Monday, September 20, 2010

Scratch art - Eye Pop style!

I love this technique! I recently used it on a big old 16" vinyl record that I did for a solo art show (The Big Mandala Show) which I have up this month at Seven Planet in downtown Portland.


Sgrafitto is a technique where you scratch through one layer of paint to produce a drawing in the layer of paint beneath it. I learned about this when teaching elementary school art classes (using crayons) and have always been intrigued by the concept. I even showed my son how to do it on his wall!
Ha ha.

So here' s how I did the record.

First (after priming the record) I used a pencil to just basically scribble all over it and make a lot of overlapping, criss-crossing lines, just dividing it up into as many shapes as possible. You don't have to really think about this. The idea is NOT to make a pretty design, because no one is going to see this. The idea is just to get lots of different colors on there. You could just splotch it on.

Mine turned out kind of cool. It was sad to paint over it, and I almost just left it like that! A black outline would have made it really rad. But, I was determined to sgraffito it, so I did.

Now, if I had some black latex house paint on hand, that would have been ideal. It doesn't dry so fast so it would have given me more time to do a good job. But, I didn't have any, and I wanted to use materials on hand instead of going out and buying new stuff. So I used black acrylic paint which I mixed with LOTS of stuff to try to slow down the drying, including Slo-Dri Blending Gel and Glazing Liquid. Both of these products help extend the drying time, and this is really important.

I found that it dried really quickly anyway, so it was a bit of a challenge. And you know what? I loved that challenge. It was fun and exciting to be forced to work quickly!

Luckily, I planned to work in small sections. If I'd painted the whole thing black all at once, it would have been a nightmare. Instead, I just started in the center and slapped on a small circle of blackness.
I've designed many a mandala in my life, and only about once or twice have I ever actually had any sort of design in mind before starting. I had no plan for this one either, so I just had to get started and see what would happen. I used the eraser end of a pencil to scratch through the wet black paint, drawing a simple flower with five petals.

Well, I wasn't very happy with the pencil eraser, so I switched to an un-bent paperclip. This worked very nicely and gave me good crisp lines that weren't too thick or too thin.

While I was working, I realized that I didn't like my original flower design in the center, so I painted right over it with more black paint and started over.

Once I'd made the nucleus of the mandala, I then added another layer of paint around the circumference of the first one, and continued scratching into that paint and turning the record to continue the mandala pattern.

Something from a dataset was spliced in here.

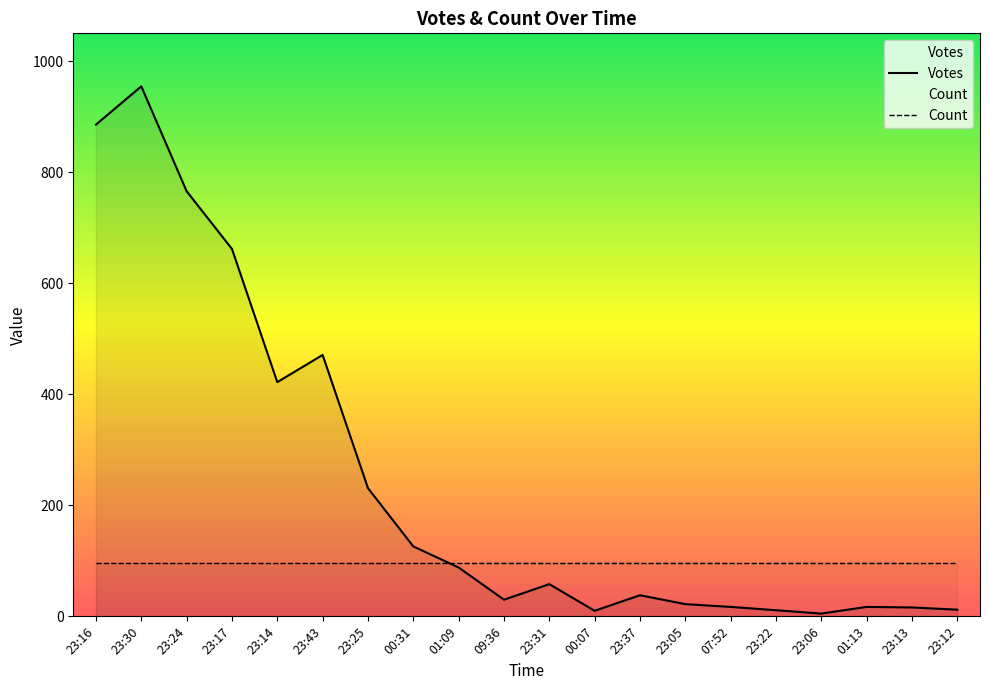

How many interior local peaks does the Votes series have?

5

I just kept adding on to it until I reached the outer edge.

As I got closer to finishing, the paint became more difficult to work with. It was drying so quickly that I had to draw my designs insanely fast. This definitely made the finished product different from my usual intense precision and perfectionism!
But, I did have three different people tell me it was their favorite piece at the show. That made me happy.

Here's what it looked like when it was done and dry:

I'll post a few more pictures of the Big Mandalas and the Big Mandala Show soon!